Sage Curry-Wynne ‘23
Judicial Processes Then and Now: Reed’s Judicial Board In Context
My project centers around Reed’s Judicial Board. Utilizing my background as a returning member of the Judicial Board, I seek to engage in an analysis of the history of the Board’s role in the community, as well as a comparative analysis between Reed and other colleges. Reed’s judicial process is unique in the prominent role it grants to students, as well as its consideration of the Honor Principle as a standard of conduct. Still, there is currently a lack of institutional knowledge contextualizing the history of the Judicial Board and how it varies from the processes of other institutions. Conversations about the definition of the Honor Principle and the role of the Judicial Board within the community remain ongoing, and I hope to provide knowledge which will aid community members in these discussions.

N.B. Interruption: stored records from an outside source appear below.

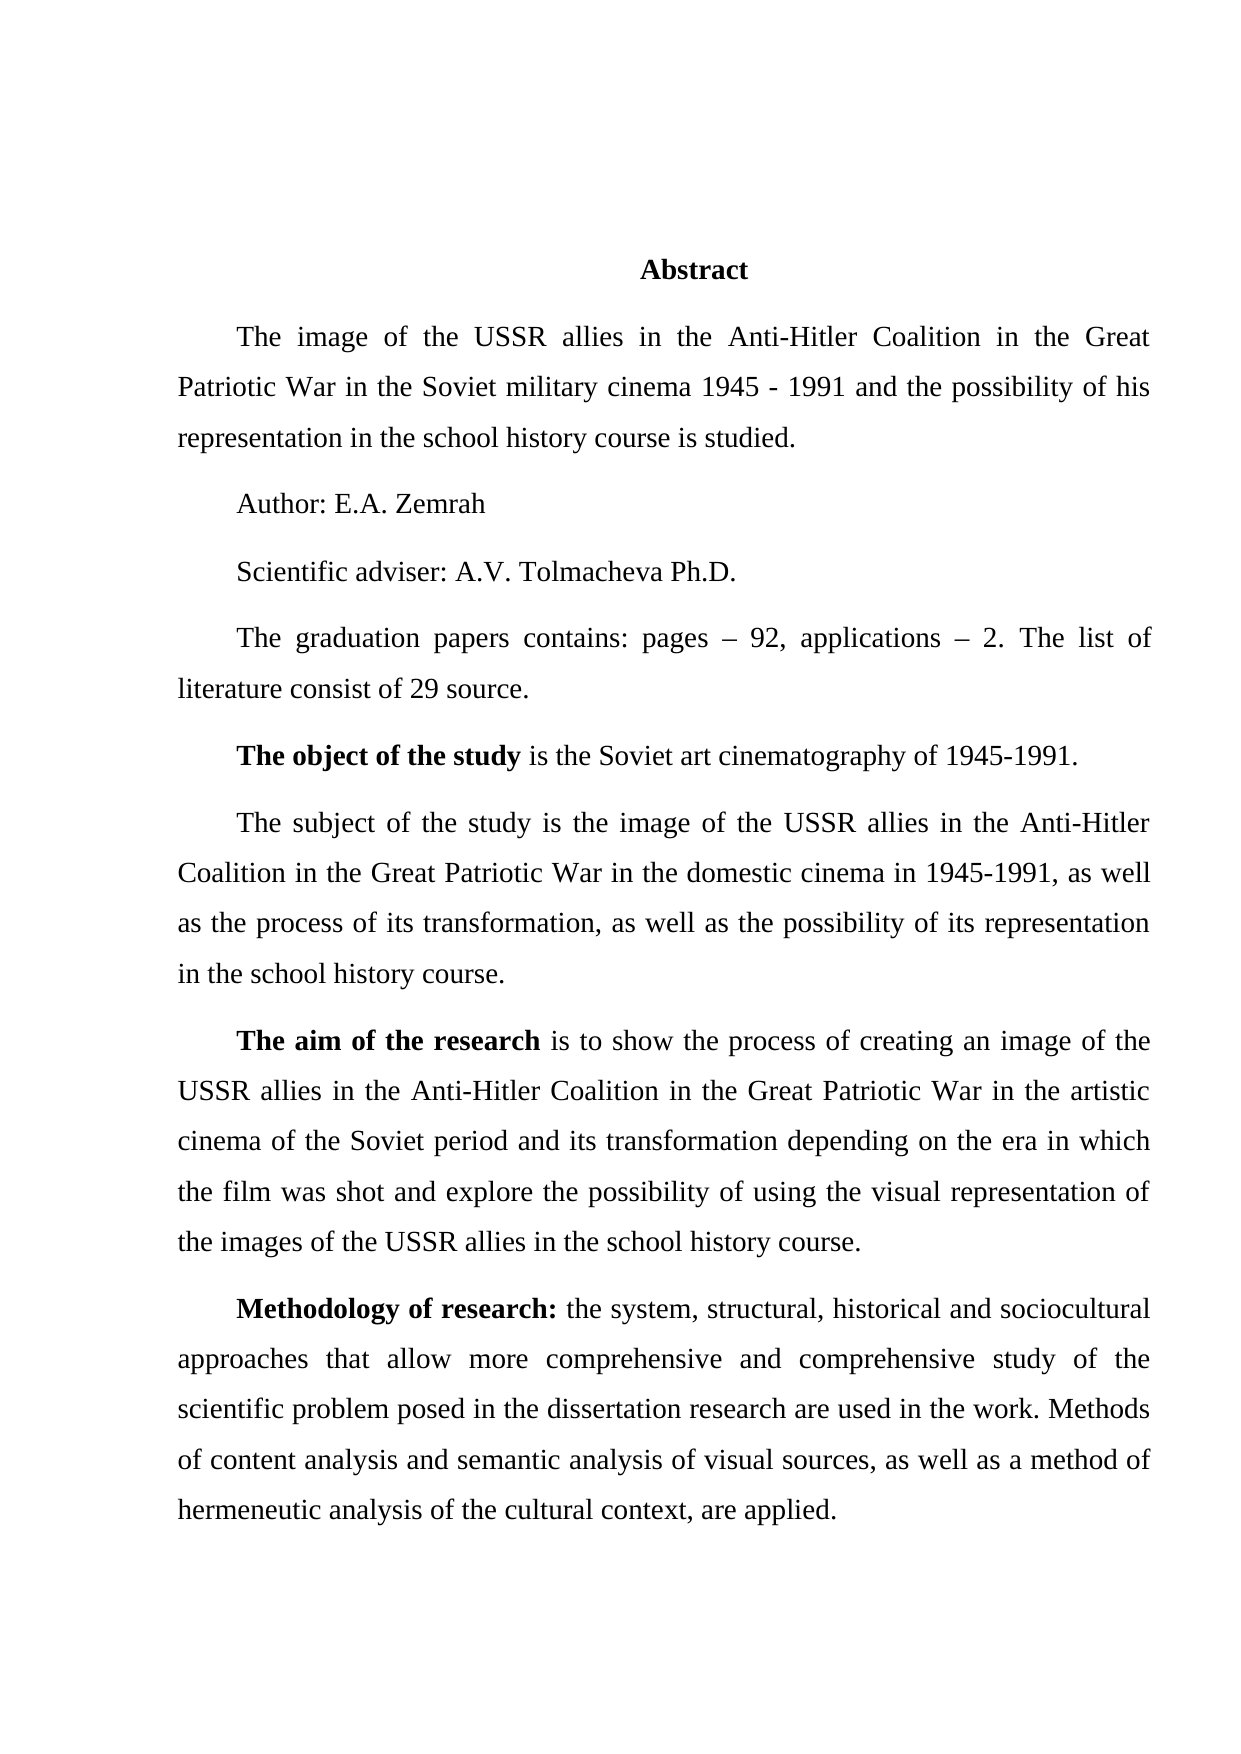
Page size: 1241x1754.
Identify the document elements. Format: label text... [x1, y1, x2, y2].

text Author: E.A. Zemrah [177, 487, 1152, 520]
text Scientific adviser: A.V. Tolmacheva Ph.D. [177, 554, 1152, 587]
text Methodology of research: the system, structural, historical and sociocultural approaches that allow more comprehensive and comprehensive study of the scientific problem posed in the dissertation research are used in the work. Methods of content analysis and semantic analysis of visual sources, as well as a method of hermeneutic analysis of the cultural context, are applied. [177, 1291, 1152, 1526]
text The image of the USSR allies in the Anti-Hitler Coalition in the Great Patriotic War in the Soviet military cinema 1945 - 1991 and the possibility of his representation in the school history course is studied. [177, 319, 1152, 453]
text Abstract [177, 252, 1152, 286]
text The subject of the study is the image of the USSR allies in the Anti-Hitler Coalition in the Great Patriotic War in the domestic cinema in 1945-1991, as well as the process of its transformation, as well as the possibility of its representation in the school history course. [177, 805, 1152, 989]
text The aim of the research is to show the process of creating an image of the USSR allies in the Anti-Hitler Coalition in the Great Patriotic War in the artistic cinema of the Soviet period and its transformation depending on the era in which the film was shot and explore the possibility of using the visual representation of the images of the USSR allies in the school history course. [177, 1023, 1152, 1258]
text The graduation papers contains: pages – 92, applications – 2. Тhe list of literature consist of 29 source. [177, 621, 1152, 704]
text The object of the study is the Soviet art cinematography of 1945-1991. [177, 738, 1152, 771]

My research will consist of archival research, policy analysis, and interviews with current and former Reedies, as well as students and staff involved in judicial processes at other institutions. The output of this project would be a handbook of research and a series of training slides which recontextualize honor and policy at Reed.
Sarvodaya Singh ‘24
Portland, Metro and the UGB: looking at Portland’s urban development through a photographic lens
There are only three states in America that have explicit limits beyond which urban development stops: Oregon, Washington and Tennessee. In Portland, Oregon, the Urban Growth Boundary (UGB) imposed by the city’s governing body, Metro, imposes a border beyond which there is only access to farms and nature. Introduced in 1979, the Portland UGB has served as an economic barrier between the concrete fueled economic agglomeration of downtown Portland and the generationally passed down, family owned farms that are just a thirty minute drive away. I am aiming to truly understand the Urban Growth Boundary, the reasons for its continued existence, and the political, social, and cultural implications of a landmark economic decision. To do this, I will be working over a span of ten weeks to put together a visual exhibition that expresses Portland’s urban development, shows the separation between the groups of people that the development has inadvertently brought about, and determines whether explicitly curbing development has benefits that outweigh its negative externalities. A majority of my research will be expressed through photographs and data visualizations of modern day Portland compared to Portland in the 1970s, alongside a series of images of individuals on either side of the Urban growth boundary—all composed with the intention of expressing Portland’s urban-agrarian duality in the best way I know how: through the lens of my camera.